> **EXERCISE OBJECTIVE**
Copy each of the following items line for line, without changing a single character.

> **MATERIAL PROVIDED**
====================

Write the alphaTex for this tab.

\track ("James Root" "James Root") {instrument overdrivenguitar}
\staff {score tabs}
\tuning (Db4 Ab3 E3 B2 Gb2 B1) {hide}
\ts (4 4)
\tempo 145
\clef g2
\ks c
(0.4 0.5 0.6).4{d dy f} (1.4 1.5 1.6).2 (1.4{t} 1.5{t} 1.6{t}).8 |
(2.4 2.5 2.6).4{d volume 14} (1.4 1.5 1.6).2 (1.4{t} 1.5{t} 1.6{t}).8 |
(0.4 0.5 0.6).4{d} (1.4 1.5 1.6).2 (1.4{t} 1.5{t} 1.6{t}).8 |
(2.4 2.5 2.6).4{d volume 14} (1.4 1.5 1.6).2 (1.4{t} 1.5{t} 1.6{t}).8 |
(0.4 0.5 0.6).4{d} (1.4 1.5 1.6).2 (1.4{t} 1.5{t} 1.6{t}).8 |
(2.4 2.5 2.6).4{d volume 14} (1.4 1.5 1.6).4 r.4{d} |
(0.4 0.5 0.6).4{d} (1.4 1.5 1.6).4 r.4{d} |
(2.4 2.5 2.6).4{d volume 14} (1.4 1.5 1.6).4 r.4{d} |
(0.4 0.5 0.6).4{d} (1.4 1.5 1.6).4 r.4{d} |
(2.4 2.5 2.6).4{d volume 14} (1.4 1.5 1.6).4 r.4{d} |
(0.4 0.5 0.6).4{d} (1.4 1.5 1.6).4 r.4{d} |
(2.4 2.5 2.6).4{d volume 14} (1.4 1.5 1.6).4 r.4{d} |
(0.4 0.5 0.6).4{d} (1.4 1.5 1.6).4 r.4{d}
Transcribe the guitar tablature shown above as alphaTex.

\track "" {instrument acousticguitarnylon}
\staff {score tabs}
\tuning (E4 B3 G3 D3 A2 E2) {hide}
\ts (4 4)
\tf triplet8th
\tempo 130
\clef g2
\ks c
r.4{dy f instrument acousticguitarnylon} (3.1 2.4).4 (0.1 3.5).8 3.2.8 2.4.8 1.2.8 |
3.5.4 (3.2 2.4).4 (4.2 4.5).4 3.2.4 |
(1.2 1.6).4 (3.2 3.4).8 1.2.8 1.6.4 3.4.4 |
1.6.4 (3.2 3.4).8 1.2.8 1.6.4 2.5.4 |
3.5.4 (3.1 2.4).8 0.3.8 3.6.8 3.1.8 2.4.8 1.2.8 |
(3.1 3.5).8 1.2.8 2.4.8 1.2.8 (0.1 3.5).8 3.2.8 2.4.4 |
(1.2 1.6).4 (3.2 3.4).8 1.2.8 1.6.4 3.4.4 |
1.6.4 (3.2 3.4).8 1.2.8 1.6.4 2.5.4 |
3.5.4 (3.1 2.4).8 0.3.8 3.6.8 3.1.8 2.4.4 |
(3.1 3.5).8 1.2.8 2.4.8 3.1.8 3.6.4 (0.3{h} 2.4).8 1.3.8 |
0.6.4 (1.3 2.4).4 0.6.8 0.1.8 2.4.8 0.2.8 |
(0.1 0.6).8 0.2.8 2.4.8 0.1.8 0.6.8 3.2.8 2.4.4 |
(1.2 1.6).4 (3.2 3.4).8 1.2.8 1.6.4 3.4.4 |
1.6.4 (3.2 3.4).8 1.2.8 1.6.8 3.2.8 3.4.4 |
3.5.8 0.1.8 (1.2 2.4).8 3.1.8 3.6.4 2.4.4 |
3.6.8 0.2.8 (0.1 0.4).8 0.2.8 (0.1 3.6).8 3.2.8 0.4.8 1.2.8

====================

> **FULL SOLUTION**
Write the alphaTex for this tab.

\track ("James Root" "James Root") {instrument overdrivenguitar}
\staff {score tabs}
\tuning (Db4 Ab3 E3 B2 Gb2 B1) {hide}
\ts (4 4)
\tempo 145
\clef g2
\ks c
(0.4 0.5 0.6).4{d dy f} (1.4 1.5 1.6).2 (1.4{t} 1.5{t} 1.6{t}).8 |
(2.4 2.5 2.6).4{d volume 14} (1.4 1.5 1.6).2 (1.4{t} 1.5{t} 1.6{t}).8 |
(0.4 0.5 0.6).4{d} (1.4 1.5 1.6).2 (1.4{t} 1.5{t} 1.6{t}).8 |
(2.4 2.5 2.6).4{d volume 14} (1.4 1.5 1.6).2 (1.4{t} 1.5{t} 1.6{t}).8 |
(0.4 0.5 0.6).4{d} (1.4 1.5 1.6).2 (1.4{t} 1.5{t} 1.6{t}).8 |
(2.4 2.5 2.6).4{d volume 14} (1.4 1.5 1.6).4 r.4{d} |
(0.4 0.5 0.6).4{d} (1.4 1.5 1.6).4 r.4{d} |
(2.4 2.5 2.6).4{d volume 14} (1.4 1.5 1.6).4 r.4{d} |
(0.4 0.5 0.6).4{d} (1.4 1.5 1.6).4 r.4{d} |
(2.4 2.5 2.6).4{d volume 14} (1.4 1.5 1.6).4 r.4{d} |
(0.4 0.5 0.6).4{d} (1.4 1.5 1.6).4 r.4{d} |
(2.4 2.5 2.6).4{d volume 14} (1.4 1.5 1.6).4 r.4{d} |
(0.4 0.5 0.6).4{d} (1.4 1.5 1.6).4 r.4{d}
Transcribe the guitar tablature shown above as alphaTex.

\track "" {instrument acousticguitarnylon}
\staff {score tabs}
\tuning (E4 B3 G3 D3 A2 E2) {hide}
\ts (4 4)
\tf triplet8th
\tempo 130
\clef g2
\ks c
r.4{dy f instrument acousticguitarnylon} (3.1 2.4).4 (0.1 3.5).8 3.2.8 2.4.8 1.2.8 |
3.5.4 (3.2 2.4).4 (4.2 4.5).4 3.2.4 |
(1.2 1.6).4 (3.2 3.4).8 1.2.8 1.6.4 3.4.4 |
1.6.4 (3.2 3.4).8 1.2.8 1.6.4 2.5.4 |
3.5.4 (3.1 2.4).8 0.3.8 3.6.8 3.1.8 2.4.8 1.2.8 |
(3.1 3.5).8 1.2.8 2.4.8 1.2.8 (0.1 3.5).8 3.2.8 2.4.4 |
(1.2 1.6).4 (3.2 3.4).8 1.2.8 1.6.4 3.4.4 |
1.6.4 (3.2 3.4).8 1.2.8 1.6.4 2.5.4 |
3.5.4 (3.1 2.4).8 0.3.8 3.6.8 3.1.8 2.4.4 |
(3.1 3.5).8 1.2.8 2.4.8 3.1.8 3.6.4 (0.3{h} 2.4).8 1.3.8 |
0.6.4 (1.3 2.4).4 0.6.8 0.1.8 2.4.8 0.2.8 |
(0.1 0.6).8 0.2.8 2.4.8 0.1.8 0.6.8 3.2.8 2.4.4 |
(1.2 1.6).4 (3.2 3.4).8 1.2.8 1.6.4 3.4.4 |
1.6.4 (3.2 3.4).8 1.2.8 1.6.8 3.2.8 3.4.4 |
3.5.8 0.1.8 (1.2 2.4).8 3.1.8 3.6.4 2.4.4 |
3.6.8 0.2.8 (0.1 0.4).8 0.2.8 (0.1 3.6).8 3.2.8 0.4.8 1.2.8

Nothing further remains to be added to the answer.